The non-discrete and complicated nature of acoustic phonetics does not lend itself to computational control in such a way; instead it is very hard to engineer understandable speech synthesis with even the rudiments of intonation.  This means that the graphological systems in NIGEL can be to some extent far in advance of the phonological.  While speech synthesis technology is a long way from allowing us to specify voice quality and volume in a discrete language we can specify font-choice, size, and case.  There is unfortunately not enough room in this thesis to dwell on the ways that choices in font-choice and voice quality are used systematically; the focus is on how those choices may be represented.

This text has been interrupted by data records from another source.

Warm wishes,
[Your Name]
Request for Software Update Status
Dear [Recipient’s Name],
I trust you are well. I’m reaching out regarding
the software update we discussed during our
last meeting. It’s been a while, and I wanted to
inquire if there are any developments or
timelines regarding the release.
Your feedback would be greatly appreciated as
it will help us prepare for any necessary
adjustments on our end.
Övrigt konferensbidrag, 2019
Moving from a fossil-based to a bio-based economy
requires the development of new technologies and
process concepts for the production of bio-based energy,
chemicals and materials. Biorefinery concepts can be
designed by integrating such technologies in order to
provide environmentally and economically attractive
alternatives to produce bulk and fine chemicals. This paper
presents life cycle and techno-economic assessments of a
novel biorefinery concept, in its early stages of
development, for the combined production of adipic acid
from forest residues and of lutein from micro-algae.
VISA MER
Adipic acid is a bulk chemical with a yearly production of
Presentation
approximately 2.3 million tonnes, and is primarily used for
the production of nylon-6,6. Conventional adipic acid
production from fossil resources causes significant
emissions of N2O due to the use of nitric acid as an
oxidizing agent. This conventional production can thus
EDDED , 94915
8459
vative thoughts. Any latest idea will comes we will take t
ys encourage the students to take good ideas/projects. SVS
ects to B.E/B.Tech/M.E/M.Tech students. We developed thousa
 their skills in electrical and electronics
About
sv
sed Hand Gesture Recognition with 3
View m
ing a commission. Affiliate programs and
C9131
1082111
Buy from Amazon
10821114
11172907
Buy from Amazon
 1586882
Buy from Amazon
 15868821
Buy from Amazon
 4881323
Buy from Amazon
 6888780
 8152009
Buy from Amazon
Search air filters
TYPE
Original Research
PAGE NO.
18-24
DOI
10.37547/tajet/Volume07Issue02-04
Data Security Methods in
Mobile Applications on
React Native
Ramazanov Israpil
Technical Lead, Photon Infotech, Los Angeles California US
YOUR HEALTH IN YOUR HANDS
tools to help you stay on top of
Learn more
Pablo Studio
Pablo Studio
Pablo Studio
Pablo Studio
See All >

There are some modes of graphetic organisation which will remain in the domain of the paralinguistic: the examples given in figure 1.6 show an advertisement, in which one letter appears in a different type-face to the rest of its word; and two versions of Carroll’s “the mouses tail”.  In both of these, while an intuitive understanding of the meaning of the graphetic organisation is obvious, the iconicity of the tail, and the ‘difference’ of the letter “i”, there is no underlying system by which any poem, or any word could receive the same graphetic realisation.  This is in contrast to the In The Jungle Groove text, in which there is a graphetic, typographic system.

Figure 1.5
The Liner-notes to James Brown’s “In the Jungle Groove”.

Figure 1.6
Three examples of paralinguistic graphetic organisation

1.8  Other similar work

Bateman and Mann (1988) proposed a similar project to this one; looking at “the abstract specification of intonation”, the most obvious difference being the attention paid to graphology as well as phonology by this thesis.  The proposal was not implemented, due to lack of funding.  Silverman (1987) provides a good survey of more general work on intonation in speech synthesis.

1.9  Outline of the thesis

In summary of sections 1.1 to 1.8, this thesis could be described in the terms of a problem and its solution.  The problem is essentially a three part lack in the old PENMAN system:

  1. The old version of NIGEL has inadequate system architecture; that is, it does not have a clean interface between graphology and an output program.

  2. In its original form NIGEL has no phonological output system.

  3. The old NIGEL system also lacks some lexico-grammatical systems.  There are no systems for making meanings through anything but wording, no systems for meaningful intonation, and no systems for the meaningful manipulation of punctuation or typography.

Restatements of these general problems, and their solutions, are embedded in the rest of the thesis.

The second chapter discusses Hallidayian phonology, and what is involved in adding phonology to the lexico-grammar, as well as looking briefly at the speech synthesiser and specifying the form that phonological output will take.  Chapter three follows with a description of the graphology.  There was no model that could simply be adopted, so the graphological work is my own synthesis of Halliday’s (1985.b) and Waller’s (1980) with standard systemic theory.  The discussion here concentrates on describing only the graphological system, without looking at the lexico-grammar.

Chapters four and five discuss the interfaces themselves, graphological and phonological respectively.  Both interfaces use the same representational formalism.  The focus in the graphological chapter is on the interfacial code itself, and with actual examples of typography produced from it.  The focus in chapter five is on an overview of the speech synthesiser.  The conclusion (chapter six) presents the agenda for further development, in coding new parts of NIGEL and some theoretical considerations.